Washington, D.C. – In an intense start to the second trial of Colombian revolutionary Ricardo Palmera, the presiding judge, Thomas F. Hogan, was forced to step down March 26, thus ending his involvement in the Palmera case. Participants in the International Day of Action to Free Ricardo Palmera were present in the courtroom and hailed this turn of events.

Judge Hogan presided over Palmera’s first trial, where Palmera, the peace negotiator for the Revolutionary Armed Forces of Colombia (FARC), faced injustice after injustice. In the end Judge Hogan’s cheating finally caught up with him.

At a March 19 pretrial hearing it was revealed that the judge and prosecution had secret dealings with one another. After the first trial ended, Judge Hogan had allowed the prosecution to speak to the jury foreperson about the mistrial. Their request was sealed, meaning the defense was never told that this was happening.

Paul Wolf, a lawyer closely observing the trial, explained what happened, “There was so much cheating going on, the prosecutor was simply unable to keep track of it. Last week, while arguing that the defense was trying to ‘politicize’ the case, Ken Kohl, the lead prosecutor in the case, referred to [an] ex parte interview of the jury foreman. For Kohl, this was a fatal mistake. Not only Mr. Kohl, but the judge himself was caught breaking the rules.” In demanding that Judge Hogan recuse himself, U.S. public defender Bob Tucker told the court that the unmerited partnership of the judge and prosecution against Palmera had, “cast a cloud over the fairness of this [judicial] system.”

In his farewell to the court, Hogan said that he was forced to step down because of the intense public interest in the case of Ricardo Palmera.

On the day of the trial, ten protesters demanding Palmera’s freedom were sitting in the courtroom. Solidarity actions against the trial were held all over the globe – including Argentina, Peru, Sweden, Germany, New York and San Francisco.

One of the protesters, Doug Michel of Students for a Democratic Society, explained that he came out to the trial because, “We support the call to free Ricardo Palmera. His trial is unfair and he is grossly mistreated. The U.S. has spent nearly $5 billion on Plan Colombia, and we say no to this U.S. intervention.” Between the scandal in Colombia and the protests around the trial, things are only getting worse for the entire spectacle of ‘legitimacy’ around Plan Colombia.

After the trial, Tom Burke, spokesperson for the National Committee to Free Ricardo Palmera stated, “The National Committee to Free Ricardo Palmera is already preparing to protest the next trial of Ricardo Palmera. We look forward to professor Palmera putting U.S. aggression and war on trial for a second time. These trials only get more bizarre – solitary confinement, no freedom of the press, no witnesses for the defense, no visits from friends, family or supporters, handpicked government lawyers, the judge and prosecutor caught cheating. If the U.S. runs their dirty war in Colombia the way they run Palmera's trial, it is no wonder they are losing.”
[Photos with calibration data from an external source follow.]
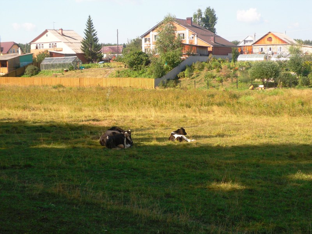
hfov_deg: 27.4
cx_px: 156
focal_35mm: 71
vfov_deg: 20.7
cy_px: 117
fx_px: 640
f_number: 6.1
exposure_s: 1/173
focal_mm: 12.76
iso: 80
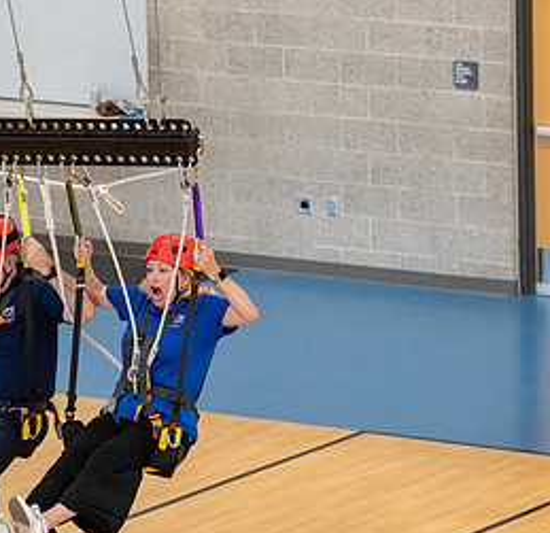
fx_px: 5381
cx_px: 191
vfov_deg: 5.7
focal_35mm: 304
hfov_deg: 5.8
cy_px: 238
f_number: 2.8
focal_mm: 135
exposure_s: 1/1000
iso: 6400
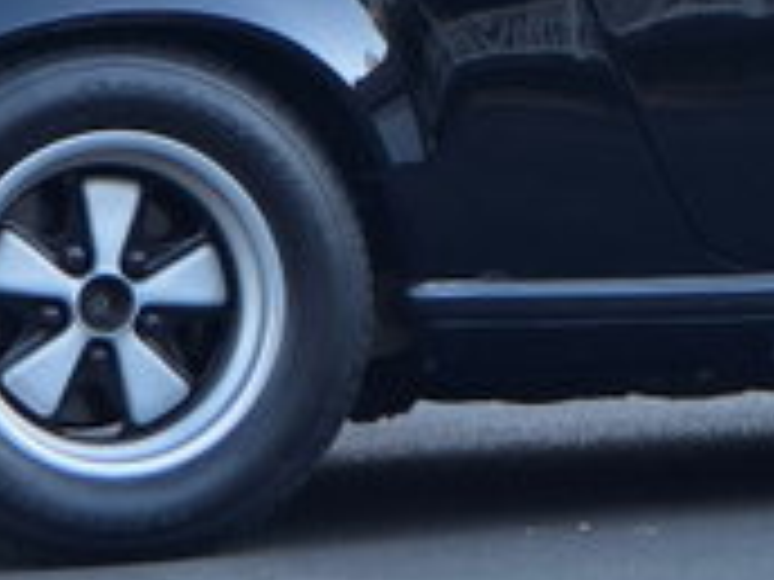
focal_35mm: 513
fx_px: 11470
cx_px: 814
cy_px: -162
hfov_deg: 3.9
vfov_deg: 2.9
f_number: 3.4
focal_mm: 18.6
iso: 160
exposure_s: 1/120
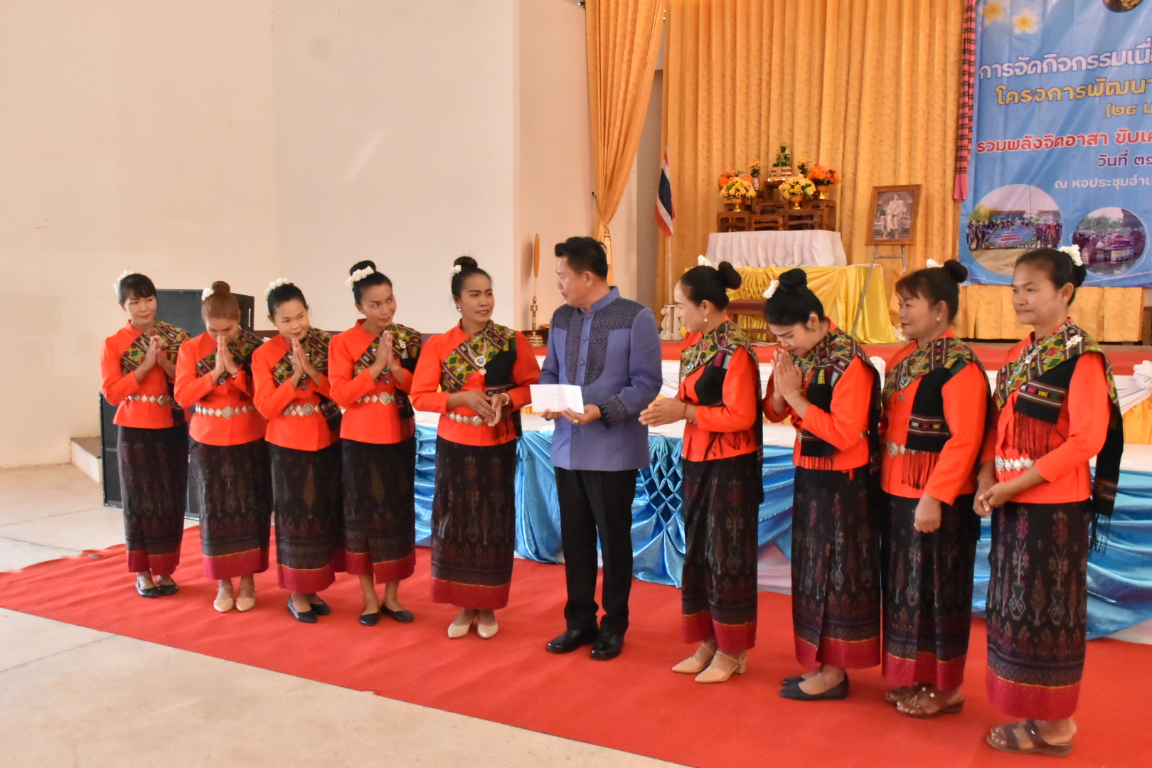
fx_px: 1104
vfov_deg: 38.4
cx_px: 576
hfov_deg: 55.1
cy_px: 384
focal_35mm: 34
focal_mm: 23
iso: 4000
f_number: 7.1
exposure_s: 1/200
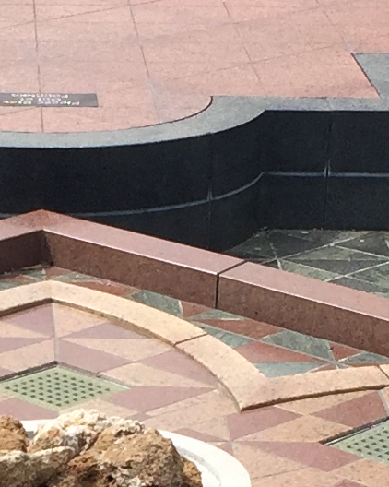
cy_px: 574
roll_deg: -0.1
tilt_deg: -22.0
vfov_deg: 10.8
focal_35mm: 175
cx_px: -20
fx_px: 2520
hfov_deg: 8.8
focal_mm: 4.15
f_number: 2.2
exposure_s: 1/1883
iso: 32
This is a great victory for Ricardo Palmera and all of those interested in the wellbeing and sovereignty of the Colombian people. Judge Hogan had already earned himself the nickname of the ‘crazy judge’ after he took out ads in Latin American newspapers demanding that the leadership of the FARC present themselves in his D.C. courtroom.

A new judge is assigned to the Palmera trial, and the National Committee to Free Ricardo Palmera is preparing another round of protests . The movement to free Ricardo Palmera can only continue to grow.